(Dataset excerpts)

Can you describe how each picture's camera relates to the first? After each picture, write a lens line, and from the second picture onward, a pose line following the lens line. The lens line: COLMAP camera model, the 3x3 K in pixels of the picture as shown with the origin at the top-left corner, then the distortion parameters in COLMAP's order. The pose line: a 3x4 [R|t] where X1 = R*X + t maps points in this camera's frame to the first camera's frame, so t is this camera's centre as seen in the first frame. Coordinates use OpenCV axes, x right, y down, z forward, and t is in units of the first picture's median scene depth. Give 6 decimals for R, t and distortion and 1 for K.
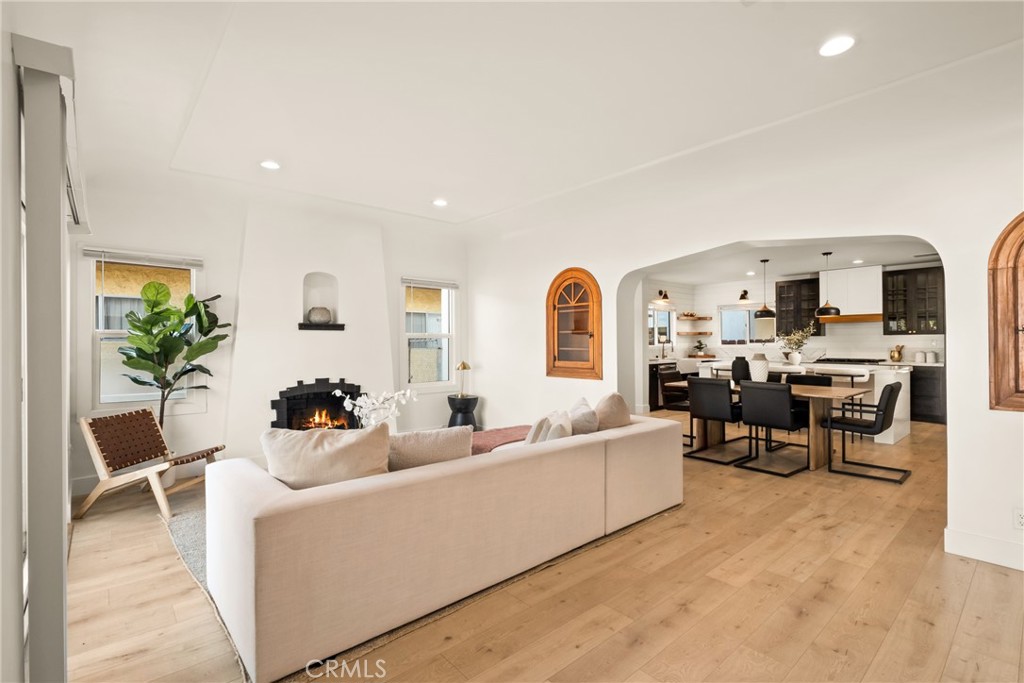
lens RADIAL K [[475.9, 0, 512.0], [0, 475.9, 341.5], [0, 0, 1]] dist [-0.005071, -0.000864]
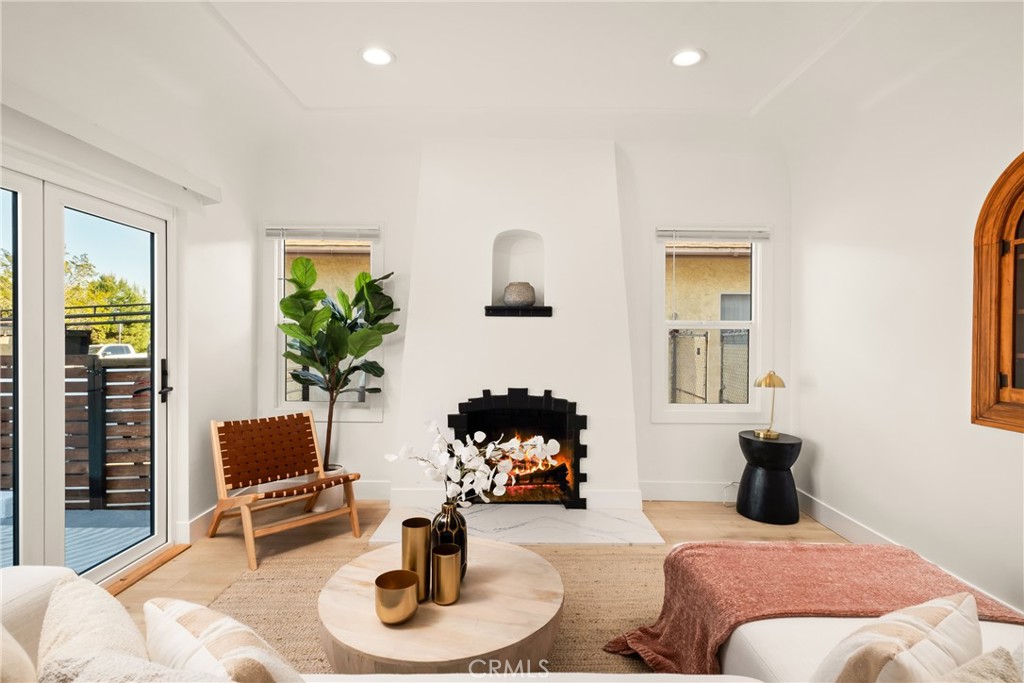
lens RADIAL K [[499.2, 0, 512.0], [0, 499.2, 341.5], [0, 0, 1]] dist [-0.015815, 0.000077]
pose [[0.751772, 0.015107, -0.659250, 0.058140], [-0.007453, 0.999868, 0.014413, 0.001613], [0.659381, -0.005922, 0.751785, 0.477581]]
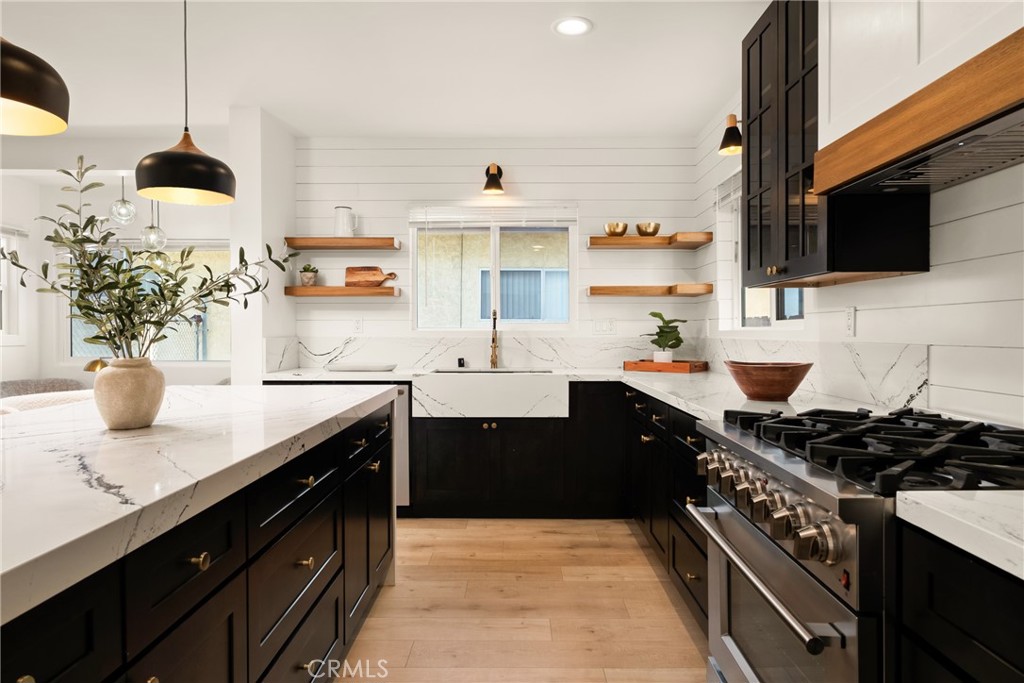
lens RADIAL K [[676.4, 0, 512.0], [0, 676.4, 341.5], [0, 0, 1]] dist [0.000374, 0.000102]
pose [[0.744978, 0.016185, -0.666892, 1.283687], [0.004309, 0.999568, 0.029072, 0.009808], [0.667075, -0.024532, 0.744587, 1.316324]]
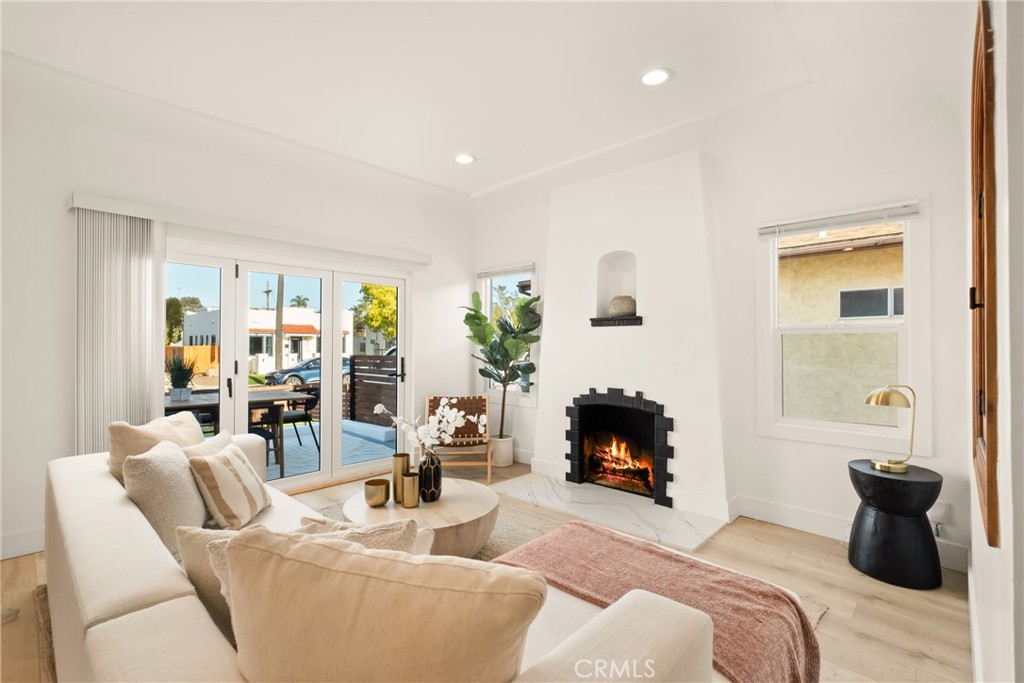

= What to work on =
Copy every line of the material above verbatim, leaving out the pictures.

= Expected answer =
Can you describe how each picture's camera relates to the first? After each picture, write a lens line, and from the second picture onward, a pose line following the lens line. The lens line: COLMAP camera model, the 3x3 K in pixels of the picture as shown with the origin at the top-left corner, then the distortion parameters in COLMAP's order. The pose line: a 3x4 [R|t] where X1 = R*X + t maps points in this camera's frame to the first camera's frame, so t is this camera's centre as seen in the first frame. Coordinates use OpenCV axes, x right, y down, z forward, and t is in units of the first picture's median scene depth. Give 6 decimals for R, t and distortion and 1 for K.
lens RADIAL K [[475.9, 0, 512.0], [0, 475.9, 341.5], [0, 0, 1]] dist [-0.005071, -0.000864]
lens RADIAL K [[499.2, 0, 512.0], [0, 499.2, 341.5], [0, 0, 1]] dist [-0.015815, 0.000077]
pose [[0.751772, 0.015107, -0.659250, 0.058140], [-0.007453, 0.999868, 0.014413, 0.001613], [0.659381, -0.005922, 0.751785, 0.477581]]
lens RADIAL K [[676.4, 0, 512.0], [0, 676.4, 341.5], [0, 0, 1]] dist [0.000374, 0.000102]
pose [[0.744978, 0.016185, -0.666892, 1.283687], [0.004309, 0.999568, 0.029072, 0.009808], [0.667075, -0.024532, 0.744587, 1.316324]]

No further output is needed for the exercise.